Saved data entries

##########

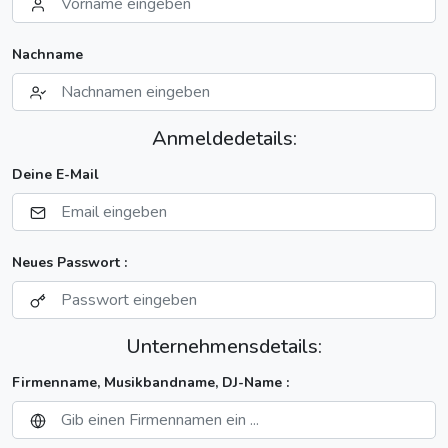
Nachname
Anmeldedetails:
Deine E-Mail
Neues Passwort :
Unternehmensdetails:
Firmenname, Musikbandname, DJ-Name :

##########

> **WHAT THE TASK REQUIRES**
Every entry above is to be printed again exactly, pictures omitted.

> **FINISHED TASK**
Nachname
Anmeldedetails:
Deine E-Mail
Neues Passwort :
Unternehmensdetails:
Firmenname, Musikbandname, DJ-Name :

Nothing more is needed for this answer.